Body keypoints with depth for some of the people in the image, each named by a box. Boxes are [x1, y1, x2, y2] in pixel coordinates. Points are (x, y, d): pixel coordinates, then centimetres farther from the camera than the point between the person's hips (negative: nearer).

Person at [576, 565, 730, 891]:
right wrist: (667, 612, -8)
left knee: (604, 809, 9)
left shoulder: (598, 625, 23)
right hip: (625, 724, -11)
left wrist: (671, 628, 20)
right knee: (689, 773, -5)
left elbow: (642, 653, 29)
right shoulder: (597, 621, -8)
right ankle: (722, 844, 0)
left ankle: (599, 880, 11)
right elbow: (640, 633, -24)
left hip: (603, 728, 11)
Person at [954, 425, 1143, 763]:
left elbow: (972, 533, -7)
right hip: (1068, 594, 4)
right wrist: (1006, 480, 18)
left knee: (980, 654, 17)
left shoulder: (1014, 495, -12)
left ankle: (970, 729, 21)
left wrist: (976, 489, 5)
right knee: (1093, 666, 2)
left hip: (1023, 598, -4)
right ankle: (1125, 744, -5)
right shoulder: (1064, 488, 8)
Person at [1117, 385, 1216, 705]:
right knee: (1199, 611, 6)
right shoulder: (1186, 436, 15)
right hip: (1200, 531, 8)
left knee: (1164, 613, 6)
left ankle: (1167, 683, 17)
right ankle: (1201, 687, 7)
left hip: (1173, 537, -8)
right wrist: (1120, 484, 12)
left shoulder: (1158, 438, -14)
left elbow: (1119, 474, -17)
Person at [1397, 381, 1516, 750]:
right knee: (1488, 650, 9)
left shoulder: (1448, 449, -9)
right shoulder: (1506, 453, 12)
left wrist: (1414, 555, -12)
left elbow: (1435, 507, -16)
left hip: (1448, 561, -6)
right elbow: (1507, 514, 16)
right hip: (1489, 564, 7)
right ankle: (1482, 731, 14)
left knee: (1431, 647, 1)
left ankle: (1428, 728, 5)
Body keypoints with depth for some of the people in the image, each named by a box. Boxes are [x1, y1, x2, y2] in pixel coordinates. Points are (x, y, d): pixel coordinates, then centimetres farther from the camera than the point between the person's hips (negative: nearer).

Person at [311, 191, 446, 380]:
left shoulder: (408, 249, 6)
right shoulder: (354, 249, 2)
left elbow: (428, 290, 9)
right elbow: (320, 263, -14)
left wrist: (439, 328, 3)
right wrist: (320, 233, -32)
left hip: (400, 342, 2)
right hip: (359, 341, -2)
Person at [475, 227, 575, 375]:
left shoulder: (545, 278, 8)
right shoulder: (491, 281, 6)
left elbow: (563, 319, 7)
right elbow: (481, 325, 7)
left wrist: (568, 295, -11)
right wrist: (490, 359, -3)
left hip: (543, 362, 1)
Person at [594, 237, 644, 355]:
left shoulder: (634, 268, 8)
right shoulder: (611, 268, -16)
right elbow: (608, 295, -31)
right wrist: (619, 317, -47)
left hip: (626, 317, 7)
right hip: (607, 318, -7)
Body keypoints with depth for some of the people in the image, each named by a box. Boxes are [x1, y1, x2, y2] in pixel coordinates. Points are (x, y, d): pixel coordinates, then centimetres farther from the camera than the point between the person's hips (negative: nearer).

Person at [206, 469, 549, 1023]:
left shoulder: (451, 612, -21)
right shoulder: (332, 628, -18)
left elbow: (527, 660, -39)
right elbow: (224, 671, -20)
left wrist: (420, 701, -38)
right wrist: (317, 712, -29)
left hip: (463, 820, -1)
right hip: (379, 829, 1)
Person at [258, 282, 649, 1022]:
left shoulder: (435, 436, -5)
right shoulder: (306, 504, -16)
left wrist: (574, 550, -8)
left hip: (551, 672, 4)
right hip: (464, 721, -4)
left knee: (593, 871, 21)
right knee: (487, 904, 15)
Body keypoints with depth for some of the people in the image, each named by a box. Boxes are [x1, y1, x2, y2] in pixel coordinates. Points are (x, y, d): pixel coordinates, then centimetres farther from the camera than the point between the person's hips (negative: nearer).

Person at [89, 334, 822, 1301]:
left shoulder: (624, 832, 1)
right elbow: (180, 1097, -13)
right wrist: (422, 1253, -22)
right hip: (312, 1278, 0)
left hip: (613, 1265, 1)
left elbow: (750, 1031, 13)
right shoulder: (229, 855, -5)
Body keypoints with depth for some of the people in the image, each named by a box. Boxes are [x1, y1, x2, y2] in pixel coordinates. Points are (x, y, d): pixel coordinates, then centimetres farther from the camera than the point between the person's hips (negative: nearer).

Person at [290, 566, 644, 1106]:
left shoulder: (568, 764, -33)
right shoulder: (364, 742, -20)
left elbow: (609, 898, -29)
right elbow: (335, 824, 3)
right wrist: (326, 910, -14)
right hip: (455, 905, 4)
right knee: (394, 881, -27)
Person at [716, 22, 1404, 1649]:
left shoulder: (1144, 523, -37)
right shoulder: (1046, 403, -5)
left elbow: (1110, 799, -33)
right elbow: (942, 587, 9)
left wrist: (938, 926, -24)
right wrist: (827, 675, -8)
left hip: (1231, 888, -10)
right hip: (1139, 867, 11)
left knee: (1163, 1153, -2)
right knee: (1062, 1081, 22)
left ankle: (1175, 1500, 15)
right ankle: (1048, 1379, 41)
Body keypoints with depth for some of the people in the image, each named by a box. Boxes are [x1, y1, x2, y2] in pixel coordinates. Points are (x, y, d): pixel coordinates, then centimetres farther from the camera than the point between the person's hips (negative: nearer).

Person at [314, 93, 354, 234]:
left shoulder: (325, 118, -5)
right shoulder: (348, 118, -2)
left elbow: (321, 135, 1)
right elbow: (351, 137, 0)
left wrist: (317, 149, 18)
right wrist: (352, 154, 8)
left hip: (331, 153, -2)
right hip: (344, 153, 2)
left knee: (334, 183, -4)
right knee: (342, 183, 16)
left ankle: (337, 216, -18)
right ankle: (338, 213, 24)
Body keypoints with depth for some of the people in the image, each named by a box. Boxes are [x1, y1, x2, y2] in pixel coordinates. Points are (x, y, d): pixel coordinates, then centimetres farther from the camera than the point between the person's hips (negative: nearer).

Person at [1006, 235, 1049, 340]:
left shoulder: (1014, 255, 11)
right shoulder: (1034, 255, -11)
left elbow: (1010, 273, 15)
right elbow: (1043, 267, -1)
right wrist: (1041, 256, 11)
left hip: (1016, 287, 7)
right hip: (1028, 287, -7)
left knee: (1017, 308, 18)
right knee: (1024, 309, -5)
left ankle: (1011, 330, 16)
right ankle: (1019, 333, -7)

- _Activity_:
Copy all of the entries above line for line, with no changes.

- _Task output_:
Body keypoints with depth for some of the people in the image, each named by a box. Boxes are [x1, y1, x2, y2] in pixel coordinates. Points are (x, y, d): pixel coordinates, then centimetres farther from the camera than the point between the person's hips (negative: nearer).

Person at [576, 565, 730, 891]:
right wrist: (667, 612, -8)
left knee: (604, 809, 9)
left shoulder: (598, 625, 23)
right hip: (625, 724, -11)
left wrist: (671, 628, 20)
right knee: (689, 773, -5)
left elbow: (642, 653, 29)
right shoulder: (597, 621, -8)
right ankle: (722, 844, 0)
left ankle: (599, 880, 11)
right elbow: (640, 633, -24)
left hip: (603, 728, 11)
Person at [954, 425, 1143, 763]:
left elbow: (972, 533, -7)
right hip: (1068, 594, 4)
right wrist: (1006, 480, 18)
left knee: (980, 654, 17)
left shoulder: (1014, 495, -12)
left ankle: (970, 729, 21)
left wrist: (976, 489, 5)
right knee: (1093, 666, 2)
left hip: (1023, 598, -4)
right ankle: (1125, 744, -5)
right shoulder: (1064, 488, 8)
Person at [1117, 385, 1216, 705]:
right knee: (1199, 611, 6)
right shoulder: (1186, 436, 15)
right hip: (1200, 531, 8)
left knee: (1164, 613, 6)
left ankle: (1167, 683, 17)
right ankle: (1201, 687, 7)
left hip: (1173, 537, -8)
right wrist: (1120, 484, 12)
left shoulder: (1158, 438, -14)
left elbow: (1119, 474, -17)
Person at [1397, 381, 1516, 750]:
right knee: (1488, 650, 9)
left shoulder: (1448, 449, -9)
right shoulder: (1506, 453, 12)
left wrist: (1414, 555, -12)
left elbow: (1435, 507, -16)
left hip: (1448, 561, -6)
right elbow: (1507, 514, 16)
right hip: (1489, 564, 7)
right ankle: (1482, 731, 14)
left knee: (1431, 647, 1)
left ankle: (1428, 728, 5)
Body keypoints with depth for some of the people in the image, each named by a box. Boxes are [x1, y1, x2, y2] in pixel coordinates. Points are (x, y, d): pixel coordinates, then centimetres farther from the camera than the point between the person's hips (negative: nearer).

Person at [311, 191, 446, 380]:
left shoulder: (408, 249, 6)
right shoulder: (354, 249, 2)
left elbow: (428, 290, 9)
right elbow: (320, 263, -14)
left wrist: (439, 328, 3)
right wrist: (320, 233, -32)
left hip: (400, 342, 2)
right hip: (359, 341, -2)
Person at [475, 227, 575, 375]:
left shoulder: (545, 278, 8)
right shoulder: (491, 281, 6)
left elbow: (563, 319, 7)
right elbow: (481, 325, 7)
left wrist: (568, 295, -11)
right wrist: (490, 359, -3)
left hip: (543, 362, 1)
Person at [594, 237, 644, 355]:
left shoulder: (634, 268, 8)
right shoulder: (611, 268, -16)
right elbow: (608, 295, -31)
right wrist: (619, 317, -47)
left hip: (626, 317, 7)
right hip: (607, 318, -7)
Body keypoints with depth for some of the people in the image, each named by a box. Boxes are [x1, y1, x2, y2] in pixel coordinates. Points are (x, y, d): pixel coordinates, then centimetres farther from the camera than the point between the person's hips (negative: nearer).

Person at [206, 469, 549, 1023]:
left shoulder: (451, 612, -21)
right shoulder: (332, 628, -18)
left elbow: (527, 660, -39)
right elbow: (224, 671, -20)
left wrist: (420, 701, -38)
right wrist: (317, 712, -29)
left hip: (463, 820, -1)
right hip: (379, 829, 1)
Person at [258, 282, 649, 1022]:
left shoulder: (435, 436, -5)
right shoulder: (306, 504, -16)
left wrist: (574, 550, -8)
left hip: (551, 672, 4)
right hip: (464, 721, -4)
left knee: (593, 871, 21)
right knee: (487, 904, 15)
Body keypoints with depth for some of the people in the image, each named by a box. Boxes are [x1, y1, x2, y2] in pixel coordinates. Points are (x, y, d): pixel coordinates, then centimetres farther from the camera than the point between the person's hips (negative: nearer).

Person at [89, 334, 822, 1301]:
left shoulder: (624, 832, 1)
right elbow: (180, 1097, -13)
right wrist: (422, 1253, -22)
right hip: (312, 1278, 0)
left hip: (613, 1265, 1)
left elbow: (750, 1031, 13)
right shoulder: (229, 855, -5)
Body keypoints with depth for some of the people in the image, each named by a box. Boxes are [x1, y1, x2, y2] in pixel coordinates. Points are (x, y, d): pixel coordinates, then centimetres farther from the camera than the point between the person's hips (negative: nearer).

Person at [290, 566, 644, 1106]:
left shoulder: (568, 764, -33)
right shoulder: (364, 742, -20)
left elbow: (609, 898, -29)
right elbow: (335, 824, 3)
right wrist: (326, 910, -14)
right hip: (455, 905, 4)
right knee: (394, 881, -27)
Person at [716, 22, 1404, 1649]:
left shoulder: (1144, 523, -37)
right shoulder: (1046, 403, -5)
left elbow: (1110, 799, -33)
right elbow: (942, 587, 9)
left wrist: (938, 926, -24)
right wrist: (827, 675, -8)
left hip: (1231, 888, -10)
right hip: (1139, 867, 11)
left knee: (1163, 1153, -2)
right knee: (1062, 1081, 22)
left ankle: (1175, 1500, 15)
right ankle: (1048, 1379, 41)
Body keypoints with depth for some of the people in the image, each named by a box. Boxes are [x1, y1, x2, y2] in pixel coordinates. Points are (x, y, d): pixel coordinates, then centimetres farther from the camera than the point between the person's hips (negative: nearer).

Person at [314, 93, 354, 234]:
left shoulder: (325, 118, -5)
right shoulder: (348, 118, -2)
left elbow: (321, 135, 1)
right elbow: (351, 137, 0)
left wrist: (317, 149, 18)
right wrist: (352, 154, 8)
left hip: (331, 153, -2)
right hip: (344, 153, 2)
left knee: (334, 183, -4)
right knee: (342, 183, 16)
left ankle: (337, 216, -18)
right ankle: (338, 213, 24)
Body keypoints with depth for some of the people in the image, each named by a box. Boxes are [x1, y1, x2, y2] in pixel coordinates. Points are (x, y, d): pixel coordinates, then centimetres farther from the camera than the point between the person's hips (negative: nearer).

Person at [1006, 235, 1049, 340]:
left shoulder: (1014, 255, 11)
right shoulder: (1034, 255, -11)
left elbow: (1010, 273, 15)
right elbow: (1043, 267, -1)
right wrist: (1041, 256, 11)
left hip: (1016, 287, 7)
right hip: (1028, 287, -7)
left knee: (1017, 308, 18)
right knee: (1024, 309, -5)
left ankle: (1011, 330, 16)
right ankle: (1019, 333, -7)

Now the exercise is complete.